Once upon a time I was just like my family and friends. Then things started to change.
You speak and the sound is different and you’re left wondering why. It’s difficult to form words. You were always a chatterbox, laughing and joking, ten to the dozen. Now you sound tired or drunk. Speech Therapist says to tell people ‘I have a speech problem’. People behave strangely.
When you’re with friends you can’t join in with the conversation because by the time you’ve formed the words they have moved onto another topic. It’s difficult to be heard in a crowded room because your voice is much softer than before.
In time, people looked puzzled when you speak, and you have to speak slowly and repeat yourself over and over. Your hands don’t work either, so writing is not an option. You slowly disappear, turn into someone different, an unfamiliar shadow of your former self. Depression envelops you like a black cloud and you can’t function. Two babies to care for but you can’t even care for yourself. All the time wishing that the horrible disease will go away and leave you alone. Desperate to be you again.
Eventually, no one can understand you. People think that you can’t understand them and speak loudly or ignore you. Frustration, anger, sadness.
You don’t think about assistive technology because you’ve never been disabled; don’t know anyone who is disabled.
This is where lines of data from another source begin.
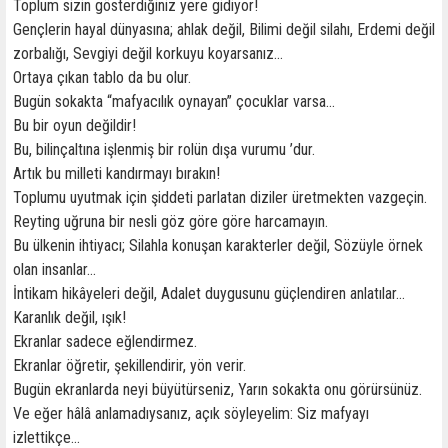
Toplum sizin gösterdiğiniz yere gidiyor!
Gençlerin hayal dünyasına; ahlak değil, Bilimi değil silahı, Erdemi değil
zorbalığı, Sevgiyi değil korkuyu koyarsanız…
Ortaya çıkan tablo da bu olur.
Bugün sokakta “mafyacılık oynayan” çocuklar varsa…
Bu bir oyun değildir!
Bu, bilinçaltına işlenmiş bir rolün dışa vurumu ’dur.
Artık bu milleti kandırmayı bırakın!
Toplumu uyutmak için şiddeti parlatan diziler üretmekten vazgeçin.
Reyting uğruna bir nesli göz göre göre harcamayın.
Bu ülkenin ihtiyacı; Silahla konuşan karakterler değil, Sözüyle örnek
olan insanlar…
İntikam hikâyeleri değil, Adalet duygusunu güçlendiren anlatılar…
Karanlık değil, ışık!
Ekranlar sadece eğlendirmez.
Ekranlar öğretir, şekillendirir, yön verir.
Bugün ekranlarda neyi büyütürseniz, Yarın sokakta onu görürsünüz.
Ve eğer hâlâ anlamadıysanız, açık söyleyelim: Siz mafyayı
izlettikçe…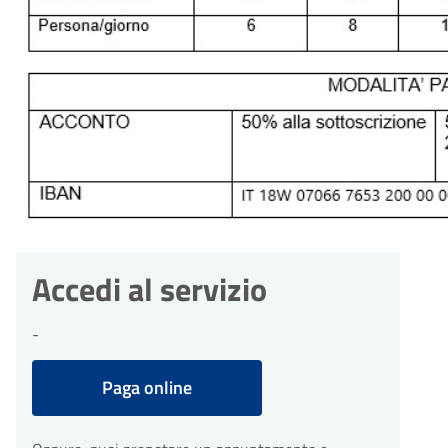
Accedi al servizio
-
Paga online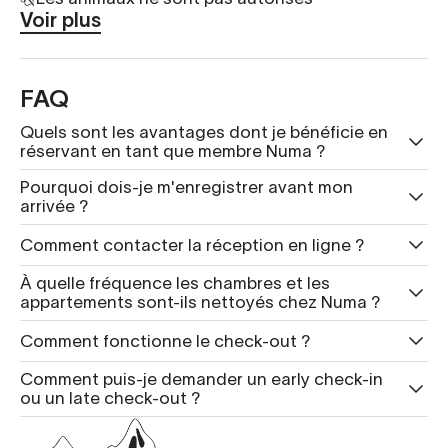
Voir plus
FAQ
Quels sont les avantages dont je bénéficie en
réservant en tant que membre Numa ?
Pourquoi dois-je m'enregistrer avant mon
arrivée ?
Comment contacter la réception en ligne ?
À quelle fréquence les chambres et les
appartements sont-ils nettoyés chez Numa ?
Comment fonctionne le check-out ?
Comment puis-je demander un early check-in
ou un late check-out ?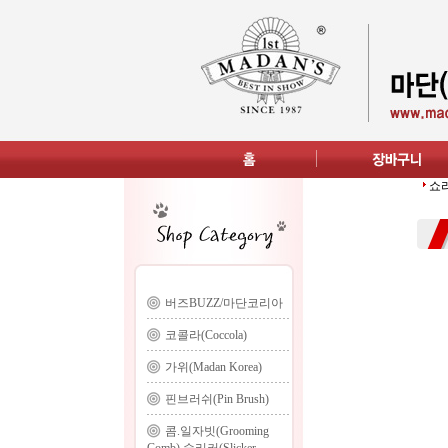
쇼리드
버즈BUZZ/마단코리아
코콜라(Coccola)
가위(Madan Korea)
핀브러쉬(Pin Brush)
콤.일자빗(Grooming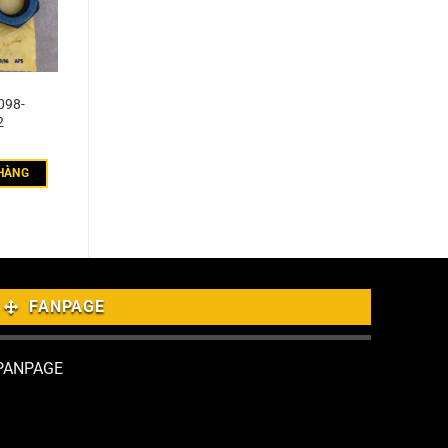
098-
2
HÀNG
FANPAGE
PANPAGE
Health people come in, can’t help or give you equipment that you can’t use. Finally, MND Association Visitor brings you someone who knows everything about assistive technology. You see a way back to that old you. Communication, reading, writing, internet use again. How do you get the money for very expensive assistive technology?
Speech therapist says ‘no budget’; Occupational therapist says ‘no budget’. Now divorced, single mum doesn’t have budget. You have to ask charities for money which is alien to you.
MND Association help. They help many times, as technology becomes outdated or you can’t physically use it anymore.
In 2013, your CCG has most of the money for portable eyegaze. Suddenly, you have a voice everywhere, people can’t wait to talk to you and see your magic computer. You give talks to health professionals, you can almost keep up with conversations and you have a very loud voice. You discover that you can paint with your eyes. Art was always your great passion. You visit children with special needs at school and attend art therapy at hospice. You’re still severely disabled but part of you is back and it feels so good.
Technology is there. Everyone can have a voice.